Seventy percent of all blindness in Kigali results from diabetes, according to medical surveys carried out by the Rwandese Association for Diabetes (ARD).
Because diabetic blindness is not curable, the ARD has established a programme for free medical check-ups for diabetes patients so they can improve access treatment and help patients manage the disease before blindness and other debilitating side-effects set in.
The report findings indicate most patients were ignorant of their condition and risks of the disease. The association will hold sensitisation seminars about the dangers of this type of blindness in the next year in order to spread awareness about the threat and ways to avoid it.
The causes of diabetes include excessive insulin in the blood or insulin deficiency in the blood. It can bring about amputation, impotence and several other symptoms.
The only way to avoid or reduce these effects is to normalize sugar levels in the blood by controlled diet as per a physician’s recommendations. Blindness can attack patients regardless of the type of diabetes, whether a patient suffers from type 1 or type 2.
According to Dr. Gishoma of ARD, a person should visit a health facility as often as possible to make sure their sugar levels are in control.
People with high sugar intake are advised to eat sugar-free foods in order to maintain glycaemia (sugar level in the blood). ARD Rwanda will be carrying out a free periodical medical check up in regard to the diabetes related blindness, on the first Saturday of the month.
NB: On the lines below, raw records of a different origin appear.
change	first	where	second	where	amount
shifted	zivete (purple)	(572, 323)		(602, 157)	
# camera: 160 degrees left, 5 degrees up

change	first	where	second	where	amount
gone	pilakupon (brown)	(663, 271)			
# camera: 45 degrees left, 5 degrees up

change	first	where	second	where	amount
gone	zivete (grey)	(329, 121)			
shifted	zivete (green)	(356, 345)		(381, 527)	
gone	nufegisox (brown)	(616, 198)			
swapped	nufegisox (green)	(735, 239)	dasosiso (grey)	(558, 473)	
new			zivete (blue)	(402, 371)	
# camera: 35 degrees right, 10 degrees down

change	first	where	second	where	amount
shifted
According to Vedaste Kaberuka of ARD, the importance of regular visits is to make sure that patients are taught about the ways of handling diabetic conditions, and the way of learning to have relevant nutrition, as it is the best ways of containing the disease.
This is done by ARD in conjunction with King Faisal Hospital. Such test also includes the test of sugar level, and high blood pressure.
Normally a patient is supposed to undergo a test at least once annually, so as to evaluate how far blindness has reached in order to start off with treatment.
The examination is called Retino pathie diabétique, whereas the treatment is known as Rayon laser, but the equipment used in treating this type of blindness is not available in Rwanda. King Faisal Hospital anticipates getting it by December 2007.
Among patients who have undergone the test, most were found to have incurable conditions. However, others have got chances of getting their conditions put right, Gishoma said.
Some of the patients were referred to other hospitals outside Rwanda, as they have the necessary equipments to treat diabetic blindness.
Countries with such facilities include, Tanzania Moshi, Uganda, and South Africa. After receiving this type of treatment, the blindness stops for good, Gishoma said.
Such tests are carried out by Dr Francis Mutangana of King Faycal Hospital, and the authorities of the association appeals to the relevant authorities to mobilise the patients of diabetes to always visit their facility in order to reduce or even stop the present condition.